Remember when the southern border was less a line on a map and more a suggestion? Under the previous outfit, it was open season for anyone with a sob story and a backpack, including folks whose resumes featured bomb-making or beheading enthusiasts. Now, with actual enforcement back in vogue, Customs and Border Protection is racking up wins that make the old days look like a bad acid trip. They’ve turned back thousands of known or suspected terrorists this fiscal year alone—over 3,000 encounters with the terrorist watchlist, to be precise. That’s not chump change; it’s a firewall against the kind of headaches that end in headlines we don’t want.

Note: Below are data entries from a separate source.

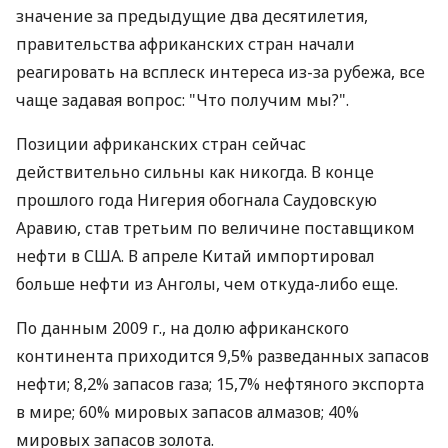
значение за предыдущие два десятилетия,
правительства африканских стран начали
реагировать на всплеск интереса из-за рубежа, все
чаще задавая вопрос: "Что получим мы?".
Позиции африканских стран сейчас
действительно сильны как никогда. В конце
прошлого года Нигерия обогнала Саудовскую
Аравию, став третьим по величине поставщиком
нефти в США. В апреле Китай импортировал
больше нефти из Анголы, чем откуда-либо еще.
По данным 2009 г., на долю африканского
континента приходится 9,5% разведанных запасов
нефти; 8,2% запасов газа; 15,7% нефтяного экспорта
в мире; 60% мировых запасов алмазов; 40%
мировых запасов золота.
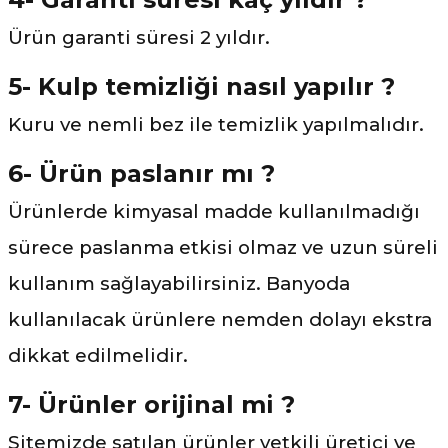
Ürün garanti süresi 2 yıldır.
5- Kulp temizliği nasıl yapılır ?
Kuru ve nemli bez ile temizlik yapılmalıdır.
6- Ürün paslanır mı ?
Ürünlerde kimyasal madde kullanılmadığı
sürece paslanma etkisi olmaz ve uzun süreli
kullanım sağlayabilirsiniz. Banyoda
kullanılacak ürünlere nemden dolayı ekstra
dikkat edilmelidir.
7- Ürünler orijinal mi ?
Sitemizde satılan ürünler yetkili üretici ve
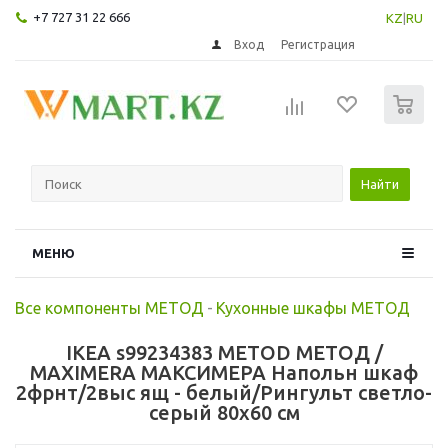
+7 727 31 22 666
KZ
|
RU
Вход
Регистрация
0
Найти
МЕНЮ
Все компоненты МЕТОД
-
Кухонные шкафы МЕТОД
IKEA s99234383 METOD МЕТОД /
MAXIMERA МАКСИМЕРА Напольн шкаф
2фрнт/2выс ящ - белый/Рингульт светло-
серый 80x60 см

The Math of Mayhem Averted
Fiscal year 2025, wrapping up September 30, saw CBP’s Office of Field Operations snag 3,066 watchlist hits at land ports—2,782 down south, 284 up north. Add in 61 between ports via Border Patrol, and you’re staring at 3,127 bad actors who didn’t get the grand tour. Compare that to the prior four years’ tally of around 1,900, spread thin like butter on too much bread. Back then, the numbers crept up to 736 combined in fiscal 2023 and 2024, but mostly they were waved through or cut loose pending a court date that might arrive around the heat death of the universe.

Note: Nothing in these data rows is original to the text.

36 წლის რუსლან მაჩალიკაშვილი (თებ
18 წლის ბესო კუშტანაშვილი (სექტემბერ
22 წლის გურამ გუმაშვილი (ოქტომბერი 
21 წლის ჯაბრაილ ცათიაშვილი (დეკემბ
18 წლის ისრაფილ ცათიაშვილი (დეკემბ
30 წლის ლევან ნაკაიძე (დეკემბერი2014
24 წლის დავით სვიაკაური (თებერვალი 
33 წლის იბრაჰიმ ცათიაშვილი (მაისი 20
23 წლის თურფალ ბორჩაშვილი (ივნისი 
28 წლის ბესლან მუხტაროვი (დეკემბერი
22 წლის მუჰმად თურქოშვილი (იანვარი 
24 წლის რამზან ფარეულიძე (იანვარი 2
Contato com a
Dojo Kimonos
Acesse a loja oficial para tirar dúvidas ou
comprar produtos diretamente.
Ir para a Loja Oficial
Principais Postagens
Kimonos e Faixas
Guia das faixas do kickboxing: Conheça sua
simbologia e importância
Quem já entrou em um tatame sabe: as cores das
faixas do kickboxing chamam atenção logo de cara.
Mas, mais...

This isn’t just bean-counting. Designating outfits like MS-13, Tren de Aragua, and the cartel kings as foreign terrorist organizations juiced the watchlist, catching more of these narco-nightmares at the gates. Overall border traffic? Plummeted to historic lows—26,000 nationwide encounters in September, 93 percent below the Biden-era peak lunacy of nearly 371,000. Fewer total crossers means sharper eyes on the threats that matter. CBP’s screening—biometrics, intel shares, the works—ensures these watchlist wonders get the boot: inadmissible, repatriated, or handed off before they can unpack.
Dodging the Next Disaster
What did we sidestep? Picture the alternative: thousands more slipping in, blending into the woodwork, plotting whatever twisted schemes keep terror wonks up at night. We’ve already nipped cartel capers that doubled as terror ops—baby trafficking rings gutting pregnant women for profit, organ harvesters, coke lords with Hezbollah ties. One bust last month alone shredded a network peddling infants for 13 grand a pop via forced C-sections. Let those geniuses loose stateside, and you’re not just fighting drugs; you’re importing jihad-by-proxy, gang wars escalating to holy war hybrids.
The old regime’s catch-and-release roulette meant watchlist walk-ins could vanish into sanctuary cities, courtesy of lax vetting and policy paralysis. Now, zero releases month after month—five straight as of September—means threats stay threats, not neighbors. No more paroling potential plotters while bureaucrats dither. We’ve prevented the slow bleed of sleeper cells, the kind that fester until they blow. America First isn’t sloganeering; it’s the math of survival. Secure the perimeter, and the homeland sleeps sounder, minus the boom.
The Long Game Pays Off
Enforcement like this echoes the first Trump term’s restraint—fiscal 2017 logged just hundreds, but without the cartel terror tags, it flew lower. Today’s haul dwarfs it because we’re naming the beasts: transnational thugs aren’t mere migrants; they’re enemy combatants in mufti. CBP’s frontline grind—officers eyeballing every passport, every claim—starved the system of recruits for chaos. No fresh 9/11 reruns on our dime, no subway stabbings traced to border ghosts. It’s the unglamorous heroism of saying “no entry” to the wrong crowd, preserving the republic from imported Armageddon. If that’s not doing the job, I don’t know what is.